I’ve taken a shot at coming up with block diagrams for the USRP and
RFX2400. The diagram for the USRP is the result of information I’ve
gleaned from different messages in the list, data sheets, and block
diagrams created by other GNU Radio users (specifically, Achilleas
Anastasopoulos). The RFX2400 diagram was created from Matt’s drawings
and associated data sheets.
On Tue, Aug 29, 2006 at 10:08:47PM -0400, Lee P. wrote:
I’ve taken a shot at coming up with block diagrams for the USRP and
RFX2400. The diagram for the USRP is the result of information I’ve
gleaned from different messages in the list, data sheets, and block
diagrams created by other GNU Radio users (specifically, Achilleas
Anastasopoulos). The RFX2400 diagram was created from Matt’s drawings
and associated data sheets.
efficient digital version of what I’ve drawn, right?
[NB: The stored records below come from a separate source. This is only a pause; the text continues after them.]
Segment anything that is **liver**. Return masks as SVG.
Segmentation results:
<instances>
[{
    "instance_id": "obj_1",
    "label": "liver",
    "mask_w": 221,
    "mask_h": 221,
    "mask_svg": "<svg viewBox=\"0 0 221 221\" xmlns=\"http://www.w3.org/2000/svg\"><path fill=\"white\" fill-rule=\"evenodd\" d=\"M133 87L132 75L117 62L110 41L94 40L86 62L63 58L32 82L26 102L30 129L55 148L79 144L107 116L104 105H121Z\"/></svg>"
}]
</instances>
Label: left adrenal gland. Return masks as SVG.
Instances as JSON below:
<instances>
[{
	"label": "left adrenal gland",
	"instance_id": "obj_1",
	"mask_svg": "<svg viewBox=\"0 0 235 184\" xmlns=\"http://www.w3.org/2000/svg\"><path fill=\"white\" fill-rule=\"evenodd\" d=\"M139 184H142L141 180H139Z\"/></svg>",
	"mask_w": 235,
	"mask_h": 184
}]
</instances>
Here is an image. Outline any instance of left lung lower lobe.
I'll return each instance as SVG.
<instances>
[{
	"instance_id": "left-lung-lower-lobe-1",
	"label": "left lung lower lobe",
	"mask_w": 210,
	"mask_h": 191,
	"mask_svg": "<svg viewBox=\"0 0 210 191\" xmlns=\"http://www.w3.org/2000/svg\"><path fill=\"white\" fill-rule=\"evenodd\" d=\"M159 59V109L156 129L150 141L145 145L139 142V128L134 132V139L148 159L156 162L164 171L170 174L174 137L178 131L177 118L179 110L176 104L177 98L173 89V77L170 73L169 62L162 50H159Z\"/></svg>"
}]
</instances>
Not exactly. What you show in the diagram is that Iout is a function of
only Iin, and the same for Q. In reality Iout is a function of both Iin
AND Qin. The same goes for Qout.
Think of it as a complex multiply –
(a + bi) * (c + di) = (ac-bd) + (ad+bc)i
There are actually 4 multiplications happening.
We implement this all in a CORDIC structure, which is much more area
efficient than using 4 multiplies. In fact, it is smaller than a single
multiply.
Same comment on the digital up-conversion. We’ve got “Block D”
enabled in the AD9862, thus it’s functioning as a complex multiplier.
Okay. Out of curiosity, is “Block B” enabled too?
Yes. This is actally one of the major differences between the
upconverter path and the downconverter path–
In the downconverter (in the FPGA), we run the complex multiply at the
full sample rate.
In the upconverter (in the AD9862, from Figure 3 in the 9862 docs), they
split the complex multiply into 2 parts – coarse and fine. The fine
part (block D) runs at 1/4 of the sample rate. This means that it can
only move the freqency 1/4th as far. The block is then followed by the
4x interpolation (Block C), and then the coarse modulation, Block B.
Block B only moves the signal +/- fs/4 or fs/8.